Because if you look at Tunisia, for example, the US supported the democratic system even if Tunisia was a partner of Saudi Arabia. That is politic, and I'm not agree with it. But in a way, I understand it. Using of the double standard, as Ehsan said,
at the end of the day, help the Iranian government. They use it. They go, oh, they say, look at us. Occupy New York movement. They are like us. They don't allow the people to speak. So please keep it clear. European support human rights. That's it.

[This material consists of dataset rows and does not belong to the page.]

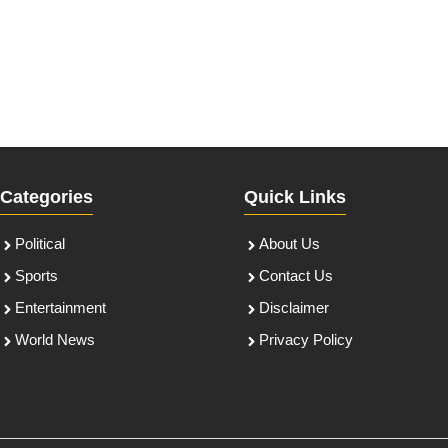
Categories
Quick Links
Political
About Us
Sports
Contact Us
Entertainment
Disclaimer
World News
Privacy Policy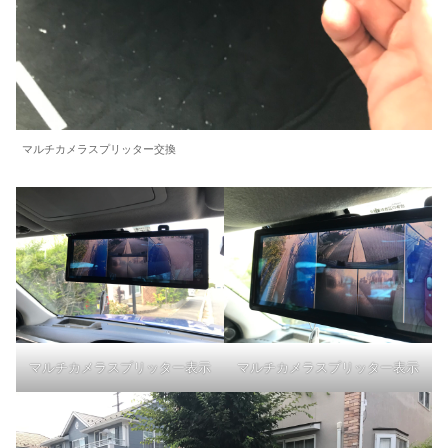
マルチカメラスプリッター交換
マルチカメラスプリッター表示
マルチカメラスプリッター表示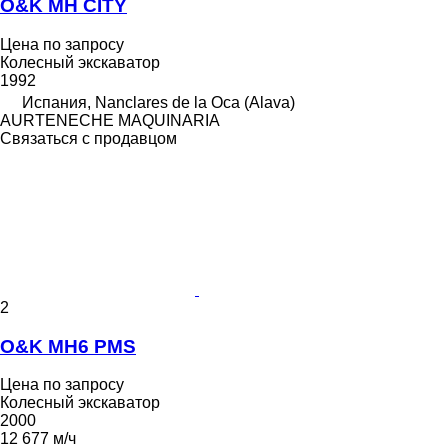
O&K MH CITY
Цена по запросу
Колесный экскаватор
1992
Испания, Nanclares de la Oca (Alava)
AURTENECHE MAQUINARIA
Связаться с продавцом
2
O&K MH6 PMS
Цена по запросу
Колесный экскаватор
2000
12 677 м/ч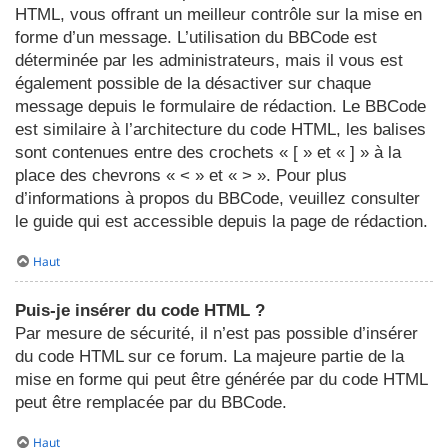
HTML, vous offrant un meilleur contrôle sur la mise en
forme d’un message. L’utilisation du BBCode est
déterminée par les administrateurs, mais il vous est
également possible de la désactiver sur chaque
message depuis le formulaire de rédaction. Le BBCode
est similaire à l’architecture du code HTML, les balises
sont contenues entre des crochets « [ » et « ] » à la
place des chevrons « < » et « > ». Pour plus
d’informations à propos du BBCode, veuillez consulter
le guide qui est accessible depuis la page de rédaction.
Haut
Puis-je insérer du code HTML ?
Par mesure de sécurité, il n’est pas possible d’insérer
du code HTML sur ce forum. La majeure partie de la
mise en forme qui peut être générée par du code HTML
peut être remplacée par du BBCode.
Haut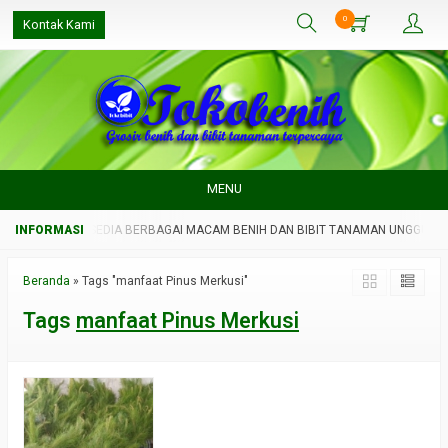
0
Kontak Kami
MENU
N UNGGUL
SEDIA BERBAGAI MACAM BENIH DAN BIBIT TANAMAN UNGGUL
Beranda
»
Tags "manfaat Pinus Merkusi"
Tags
manfaat Pinus Merkusi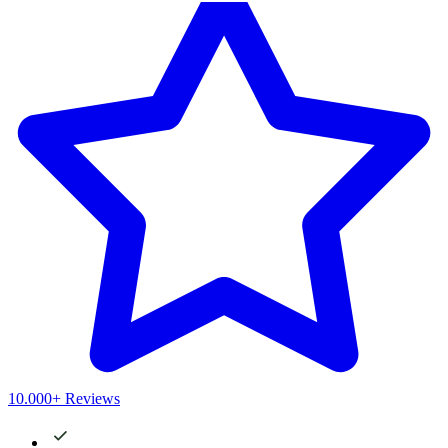
10.000+ Reviews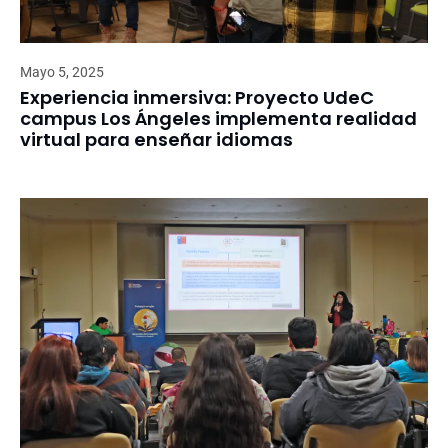
Mayo 5, 2025
Experiencia inmersiva: Proyecto UdeC
campus Los Ángeles implementa realidad
virtual para enseñar idiomas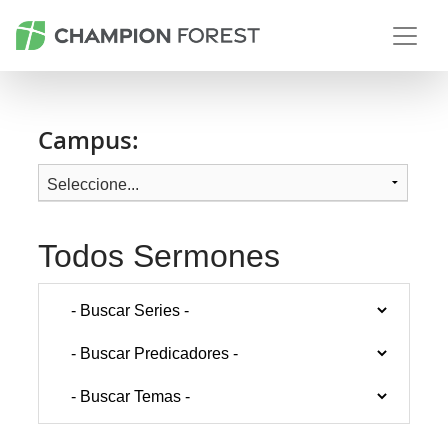
Campus:
Todos Sermones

Thank you. OK. Thank you. I think we agree with that. And so therefore, I give you the quote of an Egyptian blogger called Al-Abd al-Fattah, who said in an interview with another friend of us, Sami Ben-Habia, who's also been here, I think, one of the prominent Tunisian bloggers on the question,
so what can the US and others do? Here he addressed this to the US, but I think it also goes for Europe. And he says, if the US companies, or we say European countries, Western companies, and nonprofits want to support democracy in the Middle East, the best they can do is continue to develop a free, neutral, decentralized internet,
fighting the troubling trends emerging in your own backyards from threats to net neutrality, disregard for users' privacy, draconian copyright, and DRM restrictions, to the troubling trends of censorship through Kurds in Europe, restrictions on anonymous access and rape and surveillance in the name of combating terrorism or protecting children or fighting hate speech or whatever.
You see, these trends give our own regimes great excuses for their own actions. You don't need special programs and projects to help free the internet in the Middle East. Just keep it free, accessible, and affordable on your side, and we'll figure out how to use it, get around restrictions, and imposed by our governments and innovative and contribute to the network's growth.
With this happy note, thank you all actually for coming. Thanks for staying with us here on the last panel, and enjoy the weekend in Berlin.